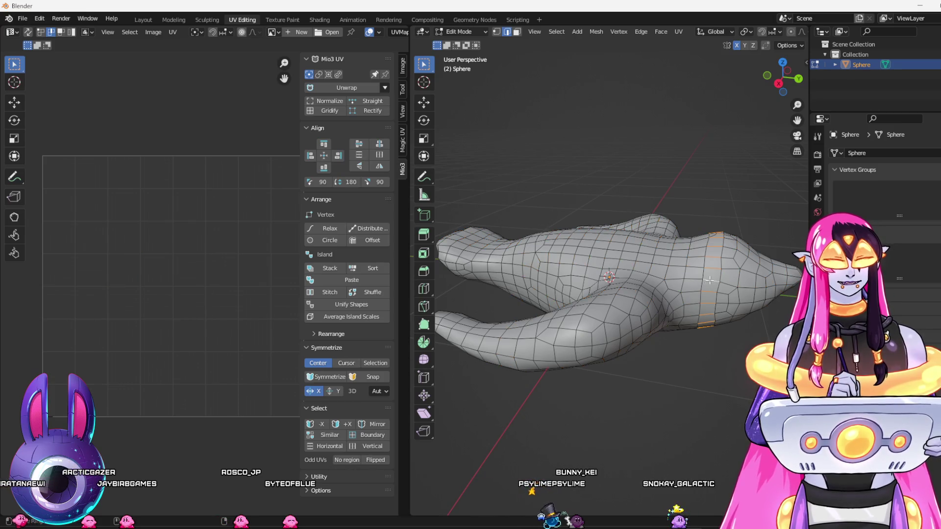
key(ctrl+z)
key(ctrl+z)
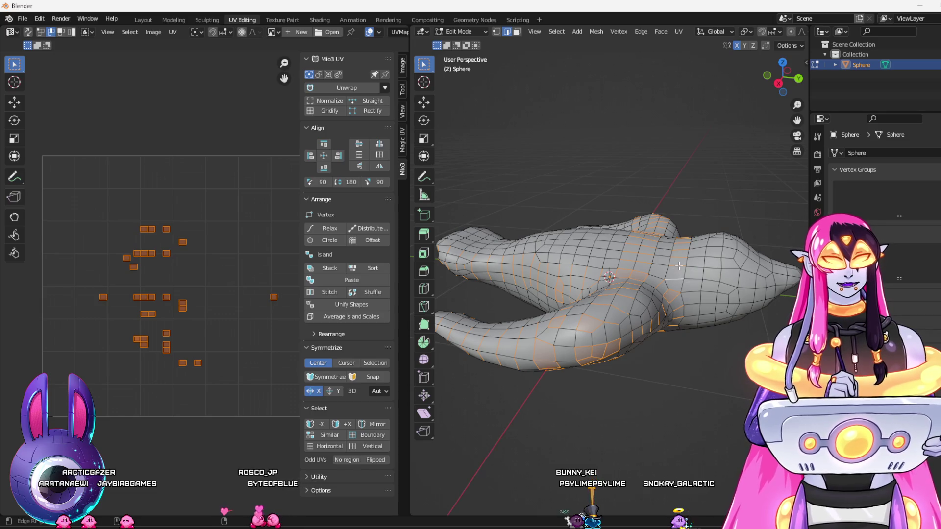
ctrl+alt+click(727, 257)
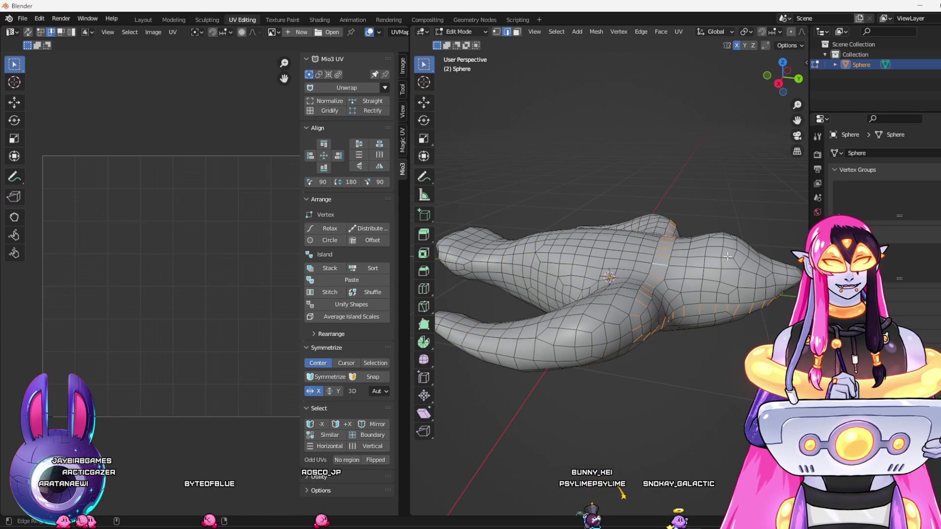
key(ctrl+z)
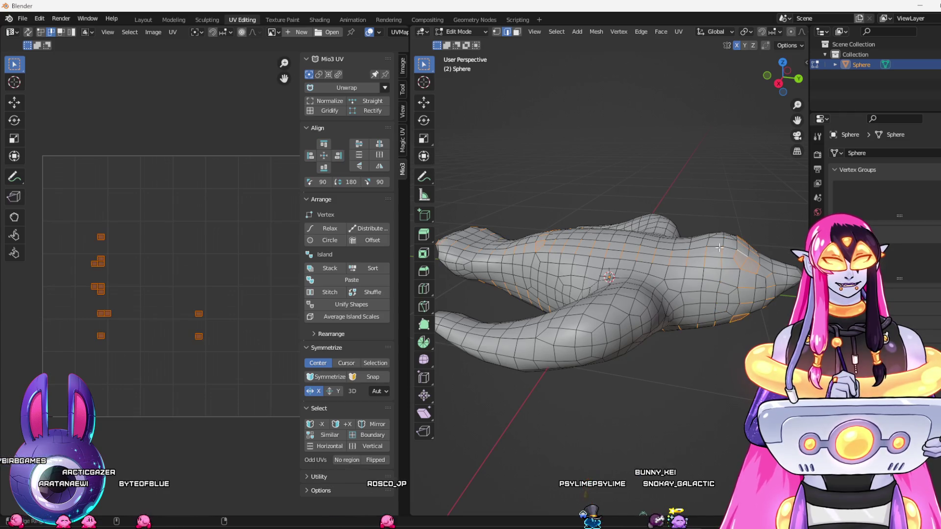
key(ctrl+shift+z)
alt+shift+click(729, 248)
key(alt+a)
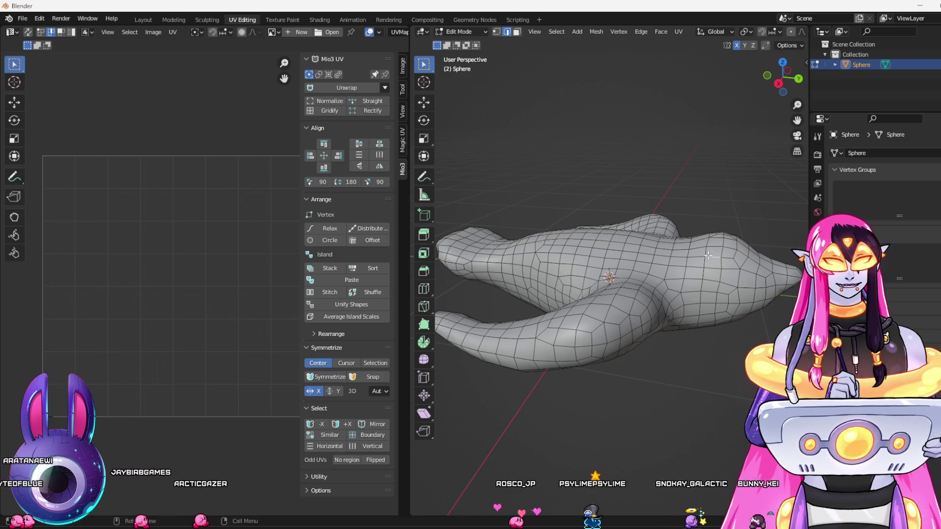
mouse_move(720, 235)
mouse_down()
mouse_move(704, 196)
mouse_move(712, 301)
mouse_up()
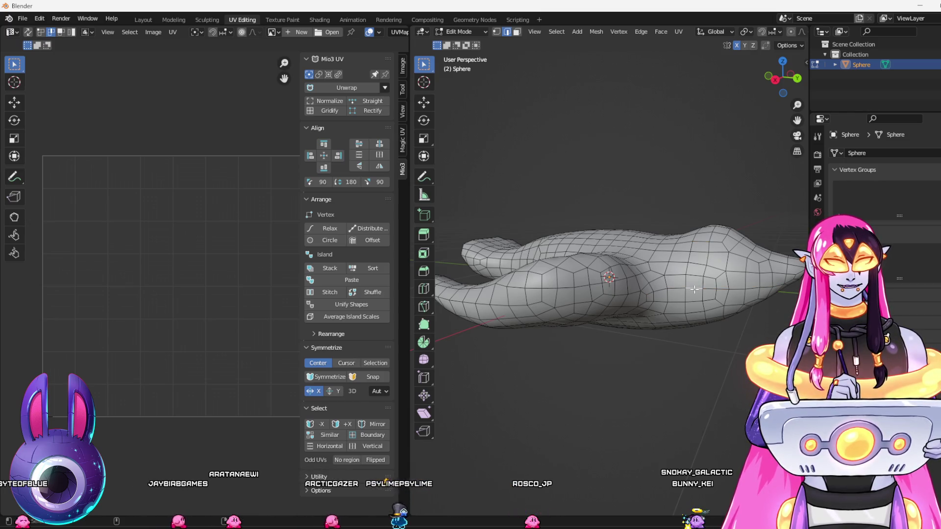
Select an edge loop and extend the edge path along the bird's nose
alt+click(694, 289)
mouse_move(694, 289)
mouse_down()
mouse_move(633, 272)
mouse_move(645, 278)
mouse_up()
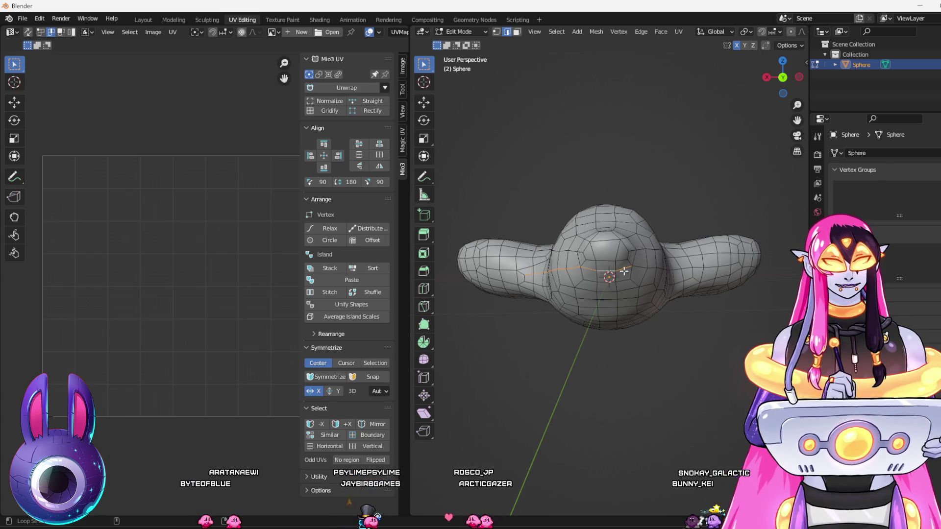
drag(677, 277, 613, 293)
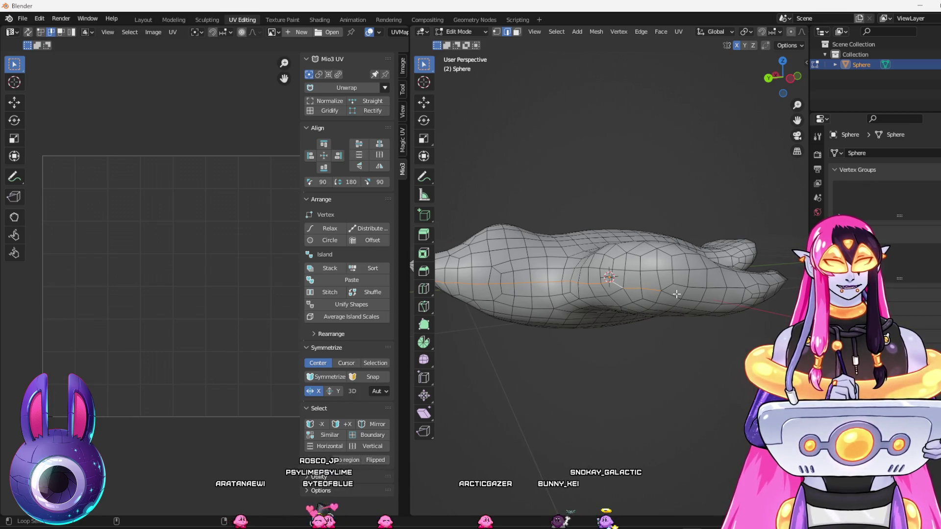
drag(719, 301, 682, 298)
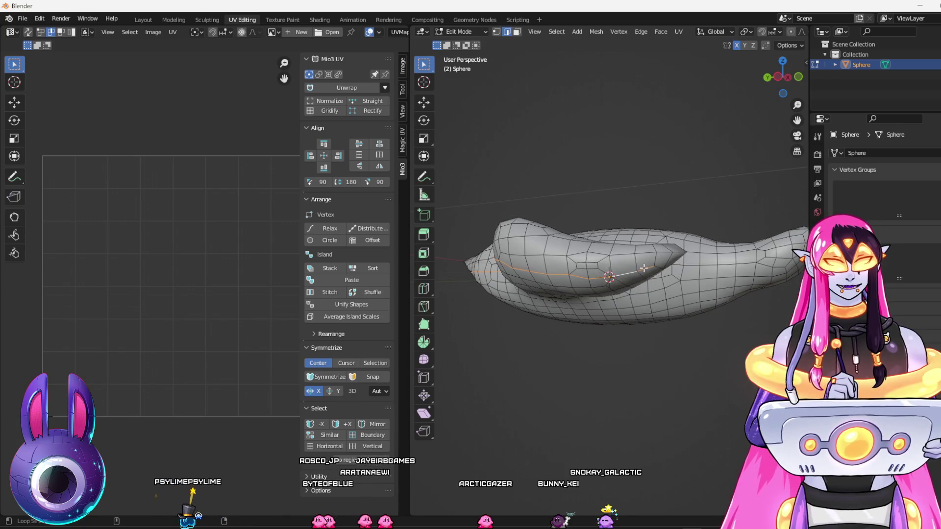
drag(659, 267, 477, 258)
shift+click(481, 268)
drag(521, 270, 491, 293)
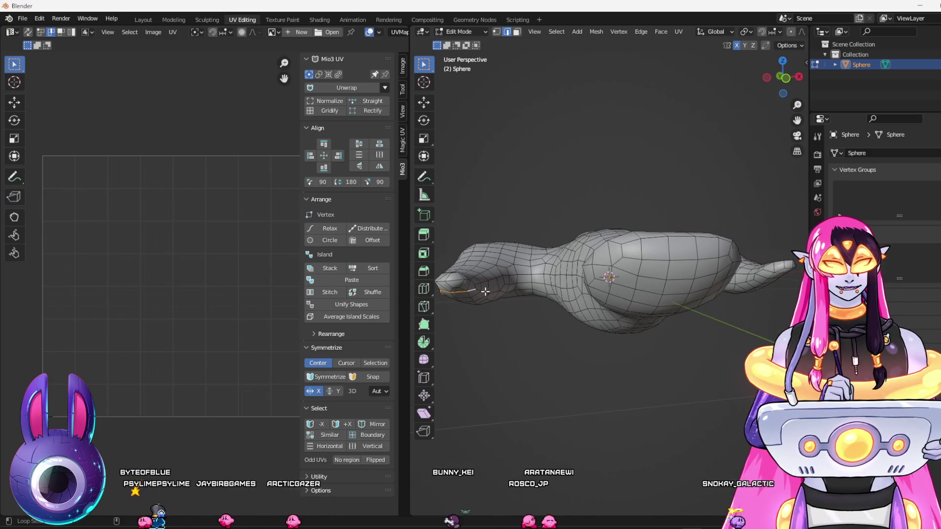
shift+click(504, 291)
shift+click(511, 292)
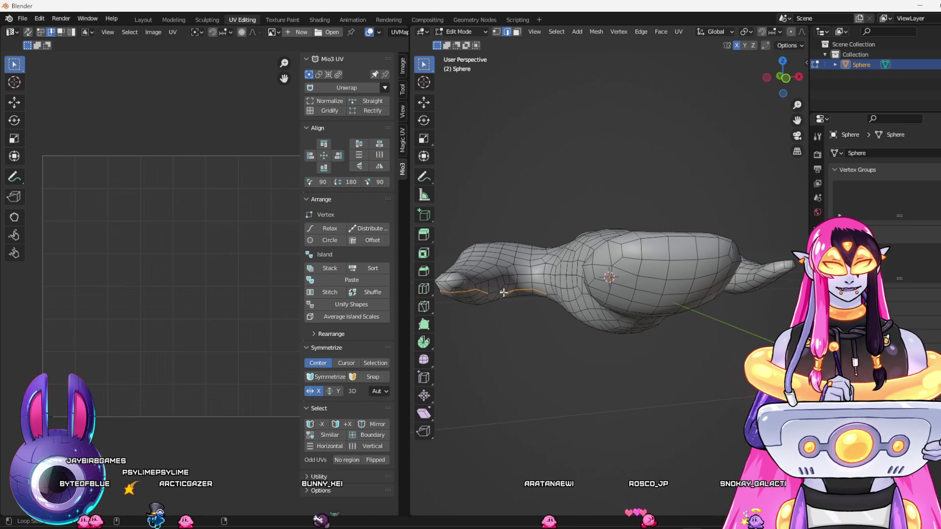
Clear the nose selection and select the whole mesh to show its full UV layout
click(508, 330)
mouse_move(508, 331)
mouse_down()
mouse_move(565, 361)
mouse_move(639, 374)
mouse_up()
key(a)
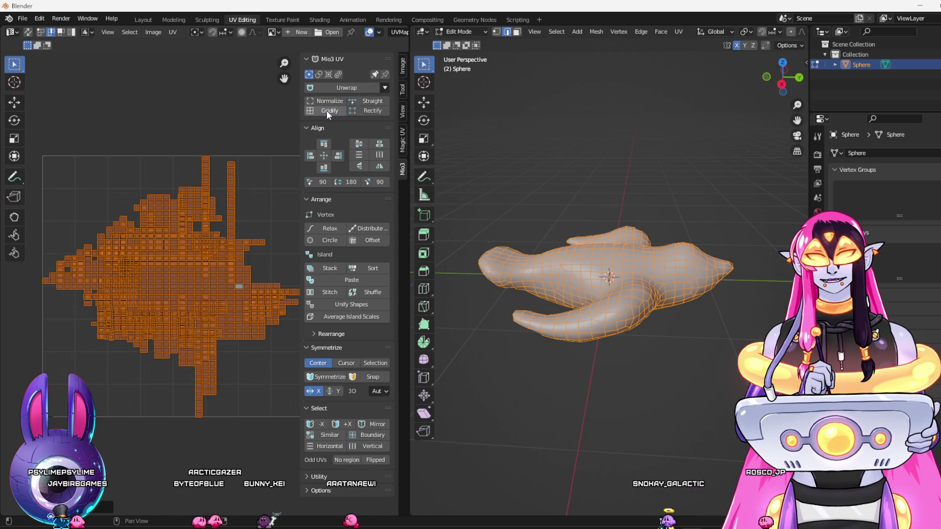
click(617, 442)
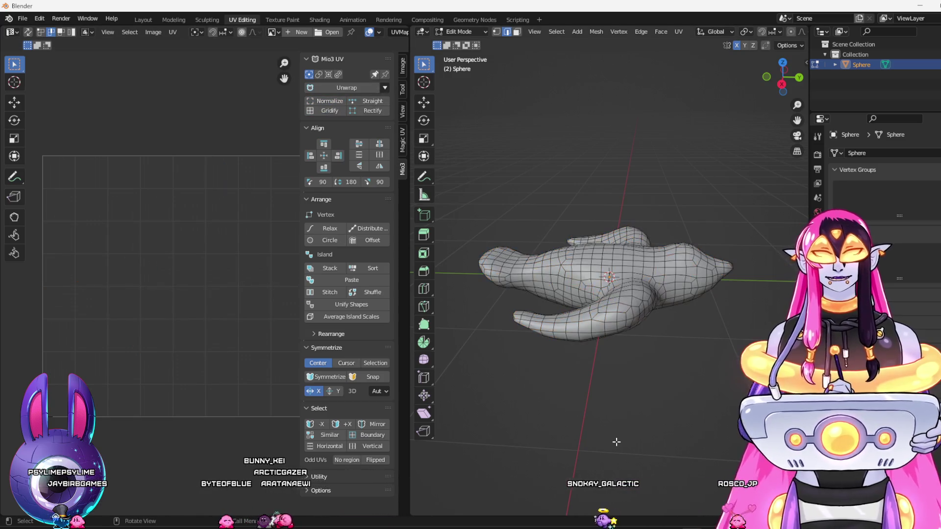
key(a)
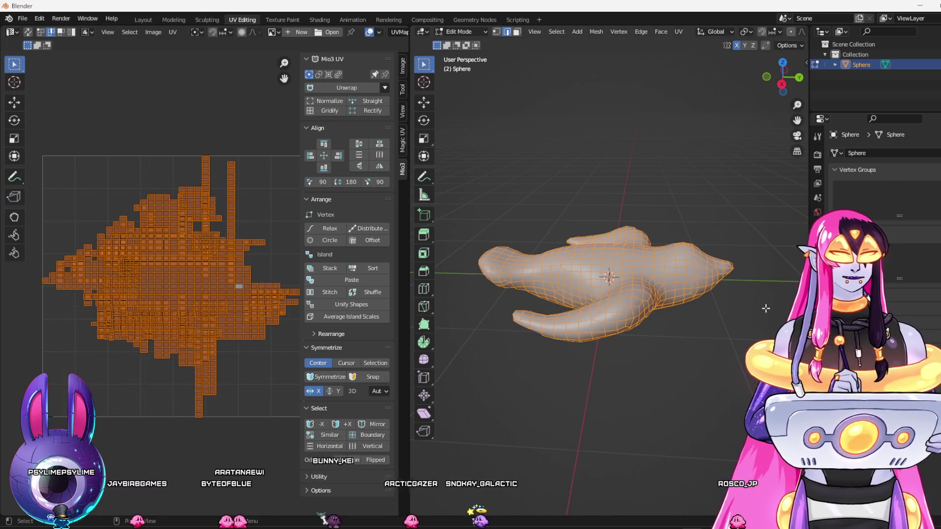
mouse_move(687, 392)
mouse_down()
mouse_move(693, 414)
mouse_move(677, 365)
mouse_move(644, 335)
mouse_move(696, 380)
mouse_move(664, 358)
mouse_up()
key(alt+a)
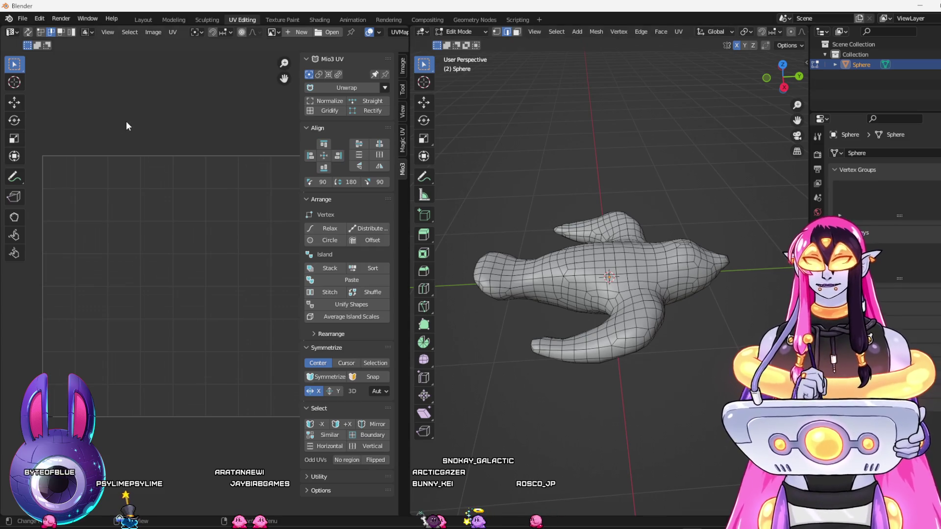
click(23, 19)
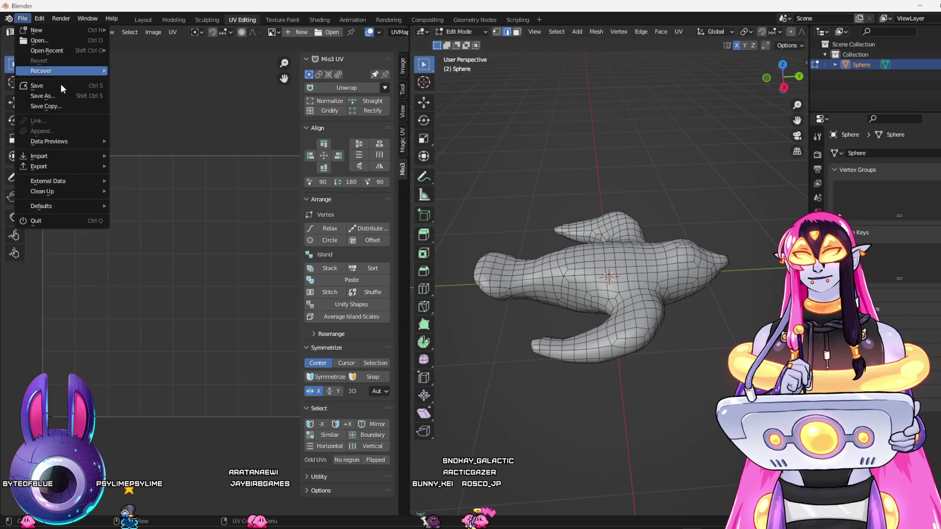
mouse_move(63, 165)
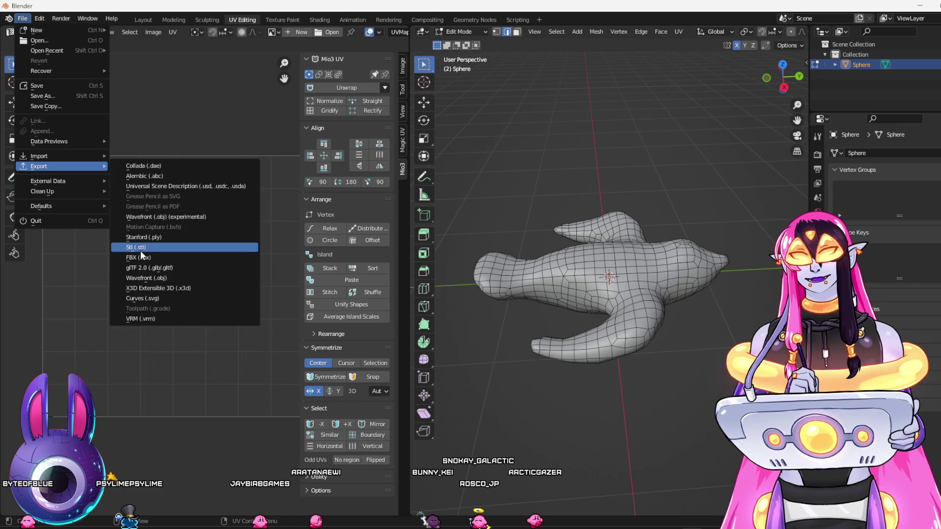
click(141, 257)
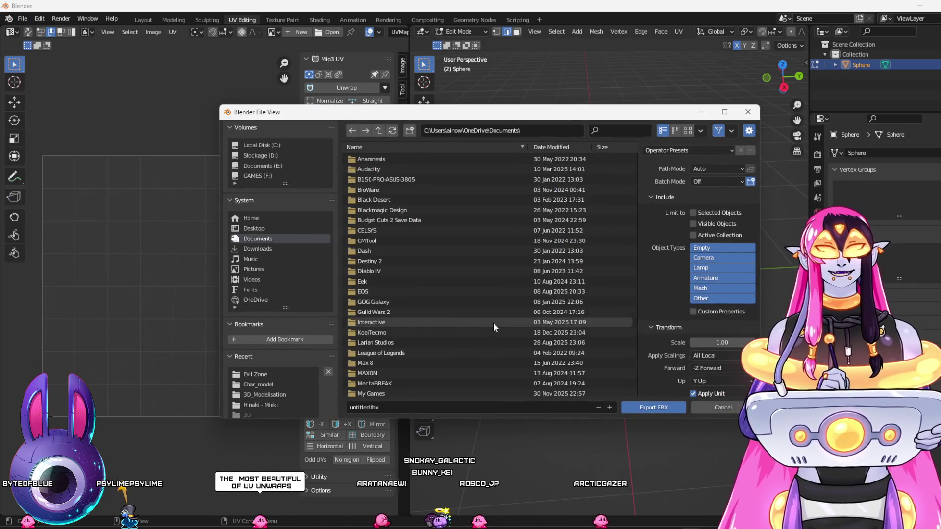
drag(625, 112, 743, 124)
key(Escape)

> _Aim of the exercise_
From the data above, say how many lines include "nose", and write nothing but the number.

> _Problem solution_
2